Posted: March 16, 2015, 10:13 a.m.
by Esther Workman.
Public relations is a female-saturated industry dominated by males. But not for long.
According to a 2010 Ragan study, the PR industry is 85 percent female, and yet, 80 percent of upper-level management is male. Those numbers are overwhelming. How and why do 15 percent of industry practitioners overcome such great odds and find themselves at the top of the PR food chain?
Peter Sparber, founder and owner of Sparber and Associates Inc., said, “You still see a lot of it [gender inequality] in industries. I don’t really understand it. You do your work, meet your goals, and you get promoted. It has nothing to do with gender. I am astonished when I hear statistics like that because I just don’t get it.”
Regardless, men have always found their way to the top. Hundreds of years ago when men were out hunting and gathering, the women were left behind to survive as a group. Maybe that is where we learned the importance of communication and why our industry is predominantly female.
Many studies have shown women are better communicators than men. PR Daily spoke to Aaron Perlut, managing partner of Elasticity, who said that a woman’s ability to communicate gives her a unique skill in public relations. Female practitioners have a special willingness to understand their target audience and deliver what their audience needs.

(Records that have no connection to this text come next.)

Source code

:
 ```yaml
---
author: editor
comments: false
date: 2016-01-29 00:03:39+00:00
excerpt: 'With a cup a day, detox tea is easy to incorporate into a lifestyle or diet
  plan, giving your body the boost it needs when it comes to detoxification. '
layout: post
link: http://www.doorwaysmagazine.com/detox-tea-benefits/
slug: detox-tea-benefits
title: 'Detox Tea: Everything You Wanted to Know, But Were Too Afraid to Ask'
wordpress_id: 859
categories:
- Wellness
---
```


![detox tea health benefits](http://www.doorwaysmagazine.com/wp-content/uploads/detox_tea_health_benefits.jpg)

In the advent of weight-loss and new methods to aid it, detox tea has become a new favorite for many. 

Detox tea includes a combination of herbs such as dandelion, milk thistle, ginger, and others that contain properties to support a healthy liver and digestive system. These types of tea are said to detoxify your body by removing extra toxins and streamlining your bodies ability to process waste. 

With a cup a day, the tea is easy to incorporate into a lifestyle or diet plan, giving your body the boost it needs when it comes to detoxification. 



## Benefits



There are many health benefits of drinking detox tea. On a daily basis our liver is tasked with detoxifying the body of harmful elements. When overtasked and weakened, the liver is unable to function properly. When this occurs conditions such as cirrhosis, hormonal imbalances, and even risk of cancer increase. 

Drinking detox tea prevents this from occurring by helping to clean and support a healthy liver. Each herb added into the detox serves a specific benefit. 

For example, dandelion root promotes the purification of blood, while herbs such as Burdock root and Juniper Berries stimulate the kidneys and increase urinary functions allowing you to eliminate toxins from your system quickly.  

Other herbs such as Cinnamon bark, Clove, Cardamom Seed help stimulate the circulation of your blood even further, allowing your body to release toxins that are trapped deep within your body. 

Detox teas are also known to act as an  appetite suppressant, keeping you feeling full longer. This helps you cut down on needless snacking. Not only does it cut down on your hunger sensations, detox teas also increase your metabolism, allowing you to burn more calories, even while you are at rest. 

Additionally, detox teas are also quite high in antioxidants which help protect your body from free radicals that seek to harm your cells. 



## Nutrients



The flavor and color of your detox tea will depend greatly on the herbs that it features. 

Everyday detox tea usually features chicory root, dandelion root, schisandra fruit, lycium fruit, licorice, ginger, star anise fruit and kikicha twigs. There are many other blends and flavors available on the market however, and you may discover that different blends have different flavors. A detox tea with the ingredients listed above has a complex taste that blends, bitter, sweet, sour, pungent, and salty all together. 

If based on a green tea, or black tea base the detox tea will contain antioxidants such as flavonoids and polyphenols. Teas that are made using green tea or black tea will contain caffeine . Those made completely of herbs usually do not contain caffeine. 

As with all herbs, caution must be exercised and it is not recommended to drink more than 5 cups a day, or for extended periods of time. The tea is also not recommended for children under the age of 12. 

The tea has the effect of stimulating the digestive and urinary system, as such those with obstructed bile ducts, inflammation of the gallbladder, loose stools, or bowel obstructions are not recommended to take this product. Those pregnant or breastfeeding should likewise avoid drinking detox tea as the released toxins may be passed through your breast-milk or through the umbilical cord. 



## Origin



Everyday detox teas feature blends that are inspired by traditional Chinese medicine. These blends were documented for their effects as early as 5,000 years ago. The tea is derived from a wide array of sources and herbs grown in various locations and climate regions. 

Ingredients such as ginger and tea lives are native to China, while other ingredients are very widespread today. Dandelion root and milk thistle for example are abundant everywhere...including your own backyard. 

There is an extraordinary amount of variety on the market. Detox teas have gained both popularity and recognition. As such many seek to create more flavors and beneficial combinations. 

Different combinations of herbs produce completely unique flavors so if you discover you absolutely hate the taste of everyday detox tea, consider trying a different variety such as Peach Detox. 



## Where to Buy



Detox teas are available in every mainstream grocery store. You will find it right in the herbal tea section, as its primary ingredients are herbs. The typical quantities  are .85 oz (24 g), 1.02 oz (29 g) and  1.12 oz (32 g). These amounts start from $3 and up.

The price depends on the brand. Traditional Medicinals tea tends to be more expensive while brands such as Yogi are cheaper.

“I think women are better at maintaining relationships not only with clients but with employees as well. While men tend to have the big picture ideas, women do that along with handling the details, providing strategy, maintaining relationships and executing plans — all essential qualities in having a successful PR career,” said Mary Elizabeth Roberson, an account supervisor with Peritus PR.

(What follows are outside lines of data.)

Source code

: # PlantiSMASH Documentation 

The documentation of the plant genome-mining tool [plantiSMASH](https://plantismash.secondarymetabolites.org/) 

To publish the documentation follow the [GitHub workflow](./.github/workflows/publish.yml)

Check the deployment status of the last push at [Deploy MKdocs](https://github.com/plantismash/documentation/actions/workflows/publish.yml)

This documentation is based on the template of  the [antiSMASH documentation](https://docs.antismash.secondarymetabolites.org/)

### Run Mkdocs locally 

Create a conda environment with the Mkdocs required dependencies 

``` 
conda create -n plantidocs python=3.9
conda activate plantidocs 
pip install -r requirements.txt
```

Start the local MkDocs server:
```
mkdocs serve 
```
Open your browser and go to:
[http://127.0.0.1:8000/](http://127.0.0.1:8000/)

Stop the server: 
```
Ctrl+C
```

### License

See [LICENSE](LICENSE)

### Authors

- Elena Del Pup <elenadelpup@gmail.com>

The National Communication Association states that women are more flexible and can adjust their communication depending on who they are speaking to, while men are more consistent across situations. Part of being an influential manager is asserting authority through strong communication and knowing how to handle a variety of situations.
Public relations is a business designed to target earned media opportunities through press releases, email pitches and proposals. A female’s command of language allows her to reach journalists and publishers in a more effective and comprehensive way.
While it is impossible to generalize that all women have better communication skills than men in the industry, it is an interesting concept when considering the future of public relations leaders and anticipated changes in the workforce as a whole.
In 2012, the Plank Center for Leadership in Public Relations conducted a cross-cultural study of leadership in public relations and communications management prepared by Dr. Bruce Berger. The findings are as follows: participants indicated strongly that women and men can be equally capable leaders; however, more men and women indicated they preferred to work for a male leader.
“Perhaps women and men feel that a male leader is likely to be more straight forward,” Berger said. “Perhaps they feel men have better connections at higher levels and can open doors and facilitate social connections that will be advantageous.”
As luck would have it, male dominance is on the downslope according to an article published by The Atlantic. More women than men are graduating from college with degrees, and of the 15 professions projected to grow the most in the next decade in the United States, all but two are occupied primarily by women, one of them being public relations.
More female professionals in our industry could mean a power shift in the coming years. A 2008 study by Columbia Business School and the University of Maryland found that firms that had women in top positions performed better and were more innovative. These changes are validated by a female’s empathy, lateral-thinking and consensus-seeking capabilities.
“There will always be the glass ceiling, but I think more women are identifying opportunities to break this glass ceiling and finding ways to achieve the work/life balance,” Roberson said.
Rather than hoping for progression, these women are paving their own ways to success.
And men are taking notice.
“Communication is more about listening than talking. And women are great listeners,” Sparber said. “I came to depend on the women in my firm as anchors in the storm. They were calm, confident and competent. They simply got it done.”
The public relations industry is due for a change. While men have previously been successful leaders, females are taking a stand for themselves and what they do best.
“The best communicators are agents of change.”